The Accuracy and Biases of AI-Based Internet Censorship in China
Keywords:
AI censorship, China, internet regulation, automated content moderation, digital authoritarianismAbstract
AI-driven censorship has become a central mechanism for controlling online discourse in China, allowing for rapid detection and suppression of politically sensitive content. This paper explores the accuracy and biases of AI-based internet censorship, focusing on its evolution from manual to automated moderation, its effectiveness in identifying dissent, and its systemic biases that reinforce government narratives. While AI models are highly efficient in filtering explicit political speech, they struggle with disguised dissent, satire, and coded language, leading to inconsistent enforcement and unintended suppression of neutral content.
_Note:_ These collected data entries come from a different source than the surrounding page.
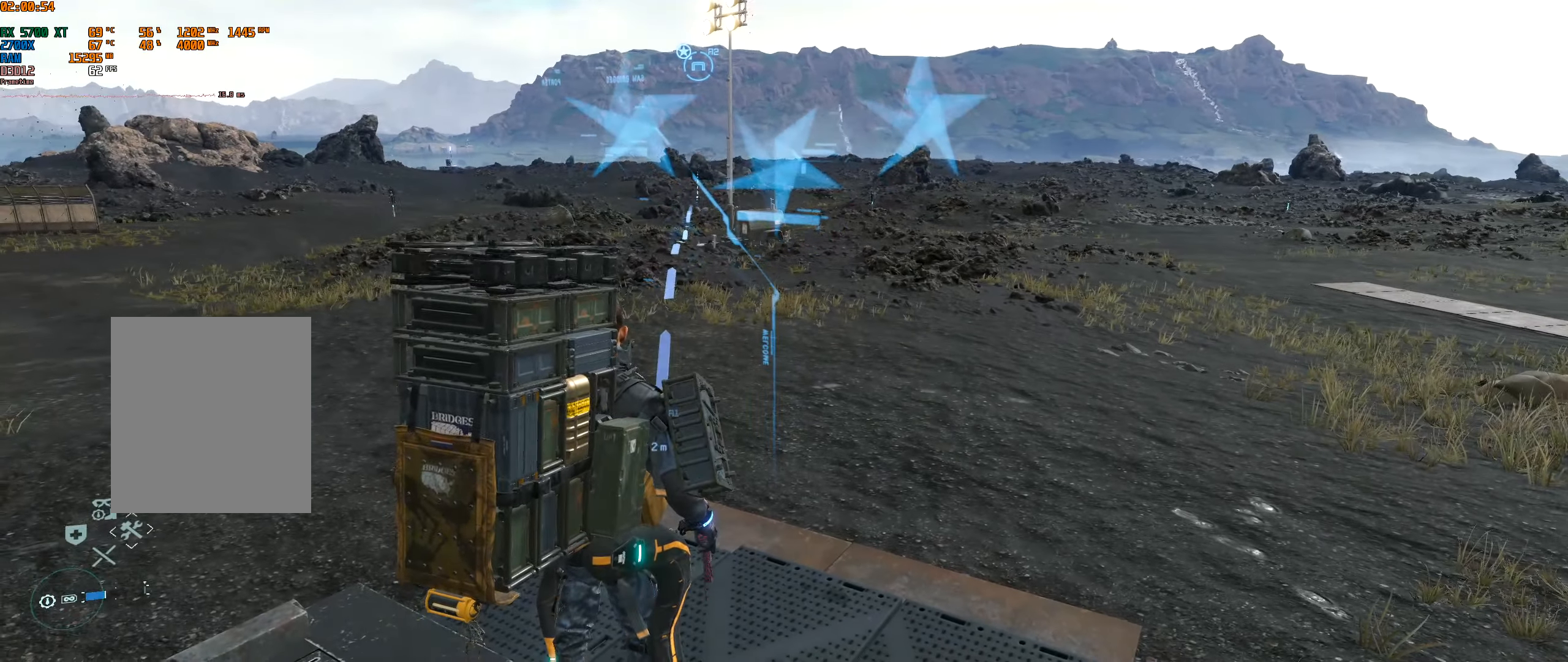
{"dt_ms": 500, "buttons": [], "left_stick": "up", "events": []}
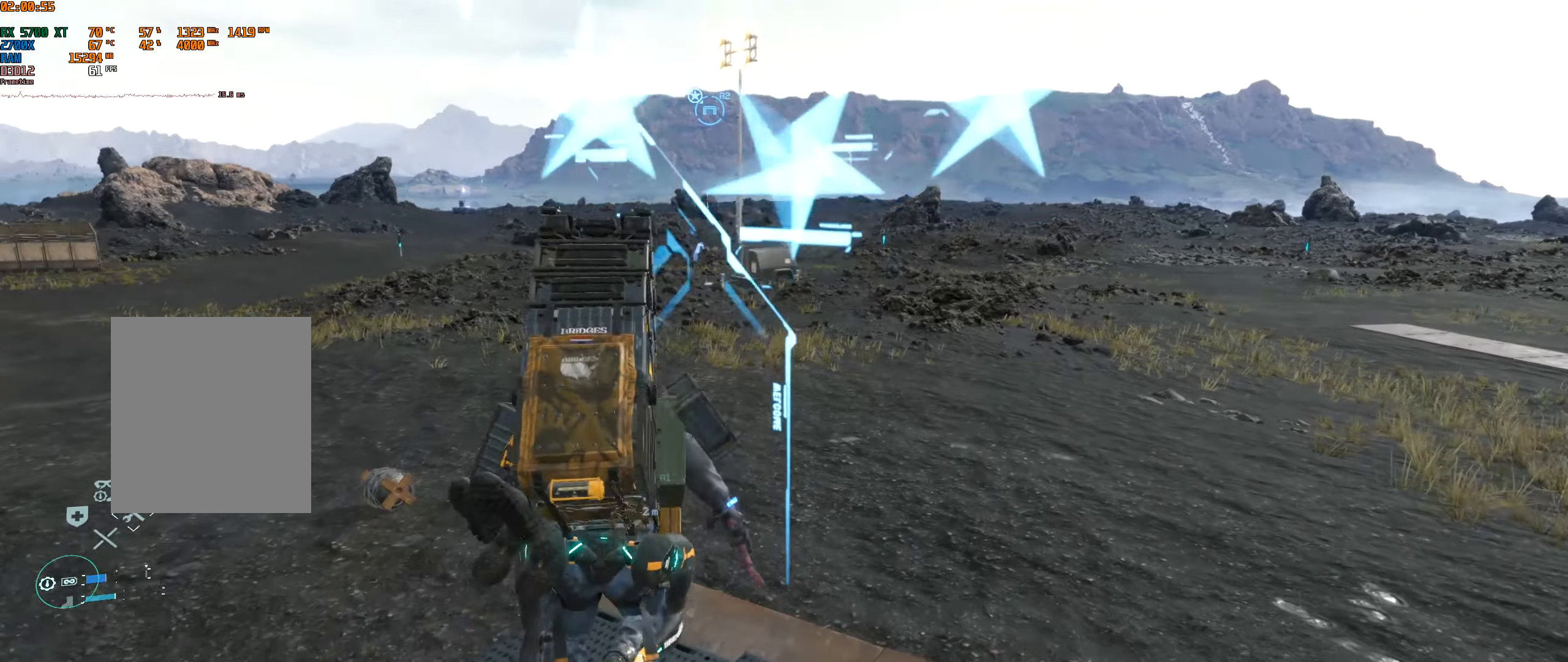
{"dt_ms": 500, "buttons": [], "left_stick": "up", "events": []}
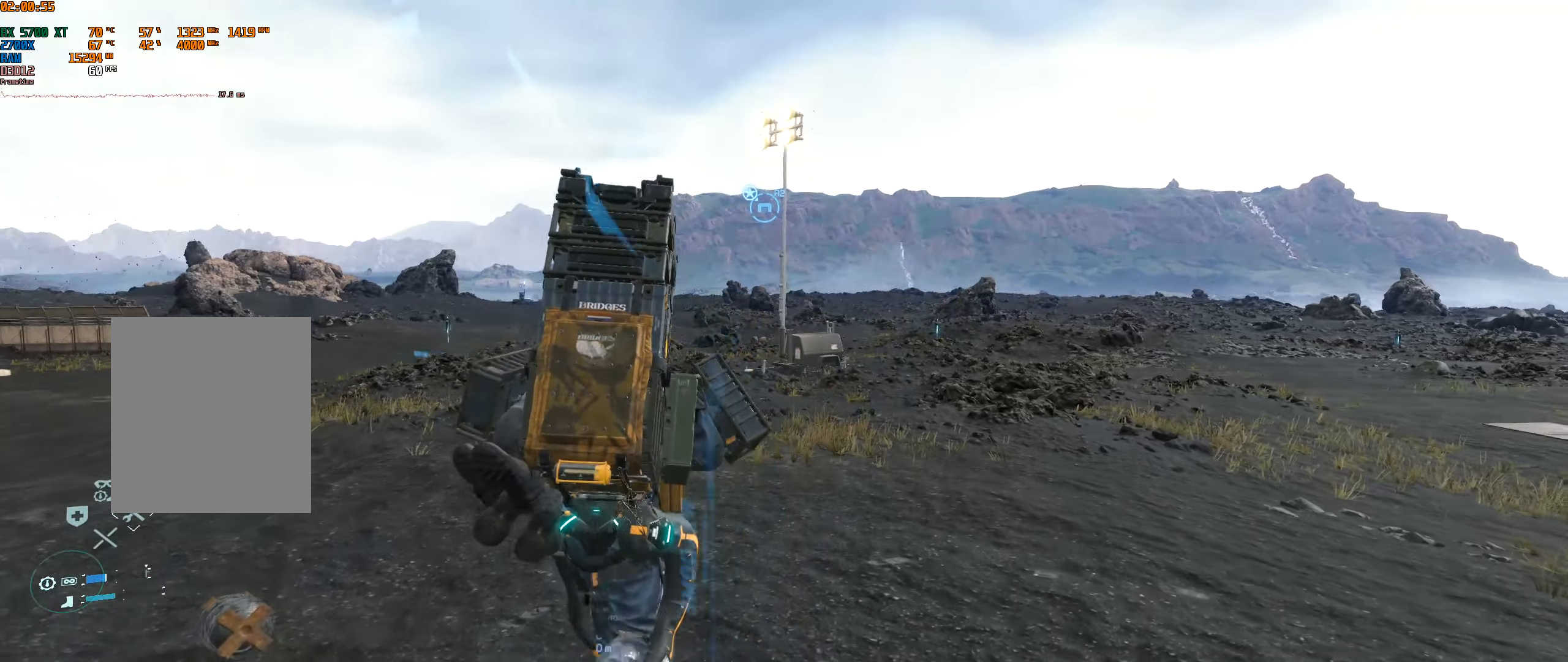
{"dt_ms": 500, "buttons": [], "left_stick": "up", "events": []}
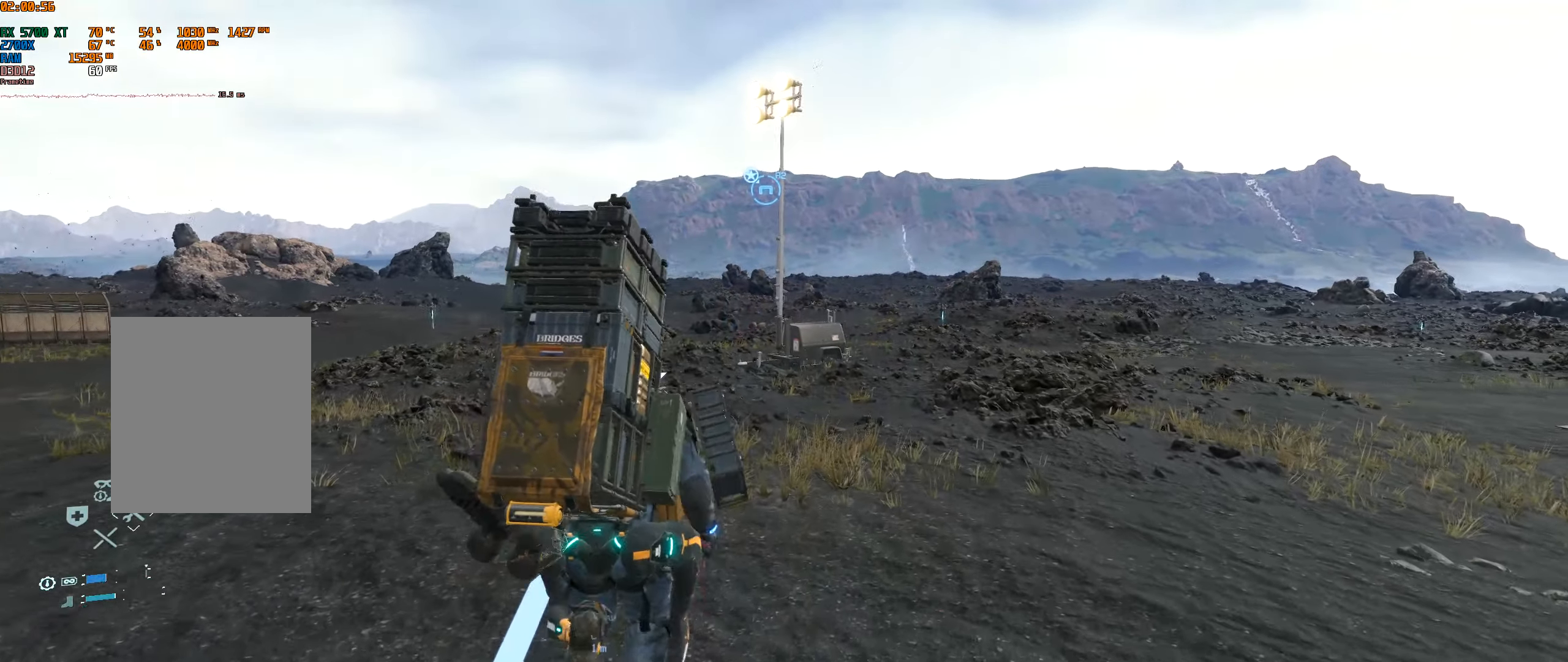
{"dt_ms": 500, "buttons": [], "left_stick": "up", "events": []}
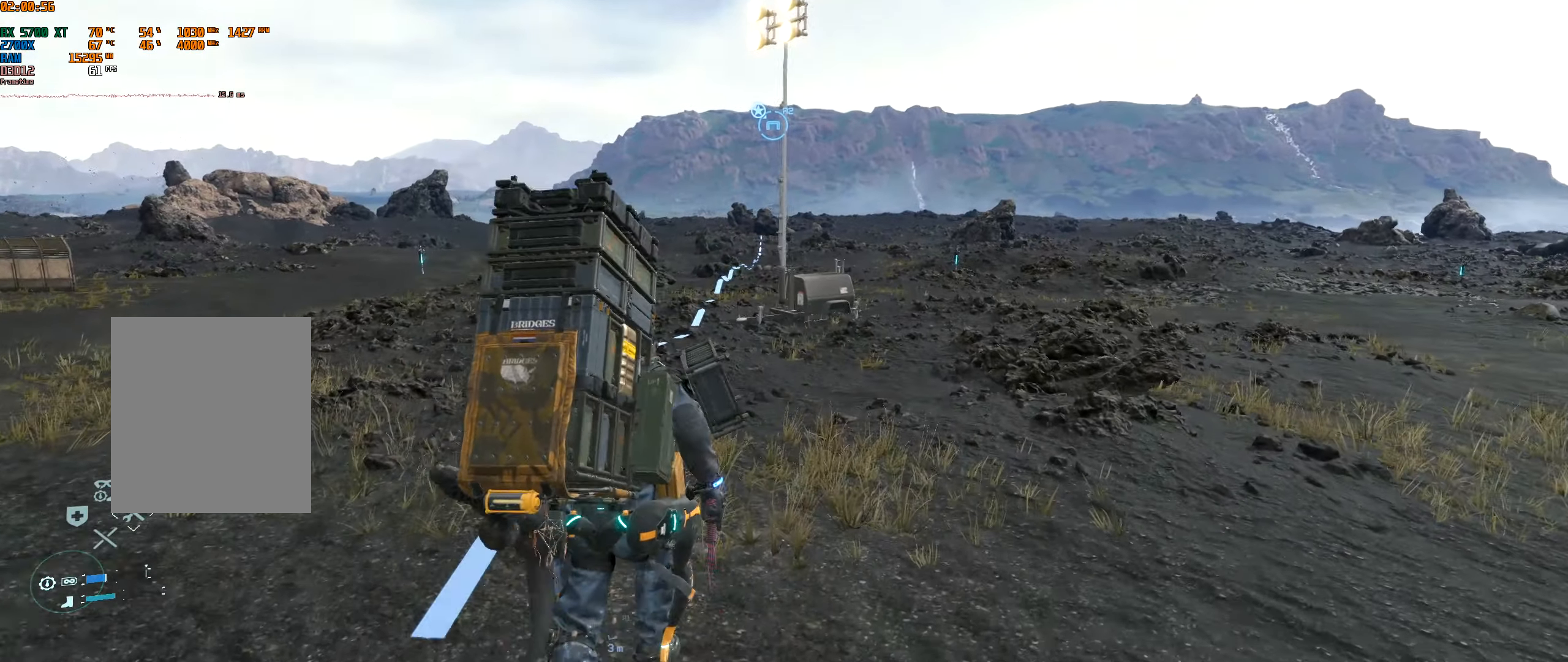
{"dt_ms": 500, "buttons": [], "left_stick": "up"}
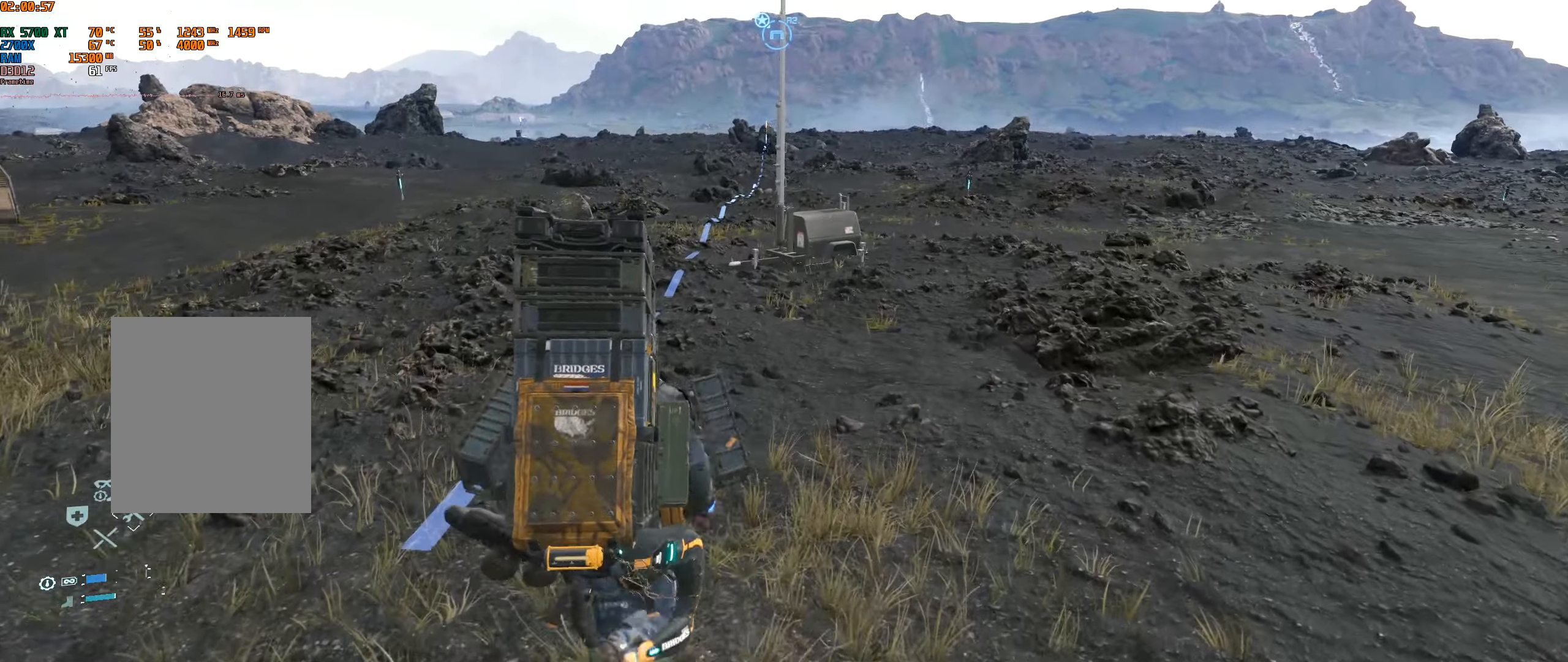
{"dt_ms": 500, "buttons": [], "left_stick": "up", "events": []}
Case studies, including COVID-19 information control, the Hong Kong protests, and labor rights discussions, illustrate both the strengths and limitations of AI censorship. Additionally, a comparative analysis with global AI moderation models highlights key differences between China’s state-controlled digital governance and Western approaches to content moderation. The study further examines the challenges of censorship precision, including over-blocking, under-blocking, and the balance between suppressing political dissent and combating misinformation. Finally, the research discusses public and international reactions to China’s AI censorship model, evaluating its impact on digital sovereignty, global internet governance, and the future of AI-driven speech regulation. As AI censorship continues to evolve, the paper underscores the ethical dilemmas surrounding algorithmic transparency, state influence, and the exportation of China’s digital control model to other countries.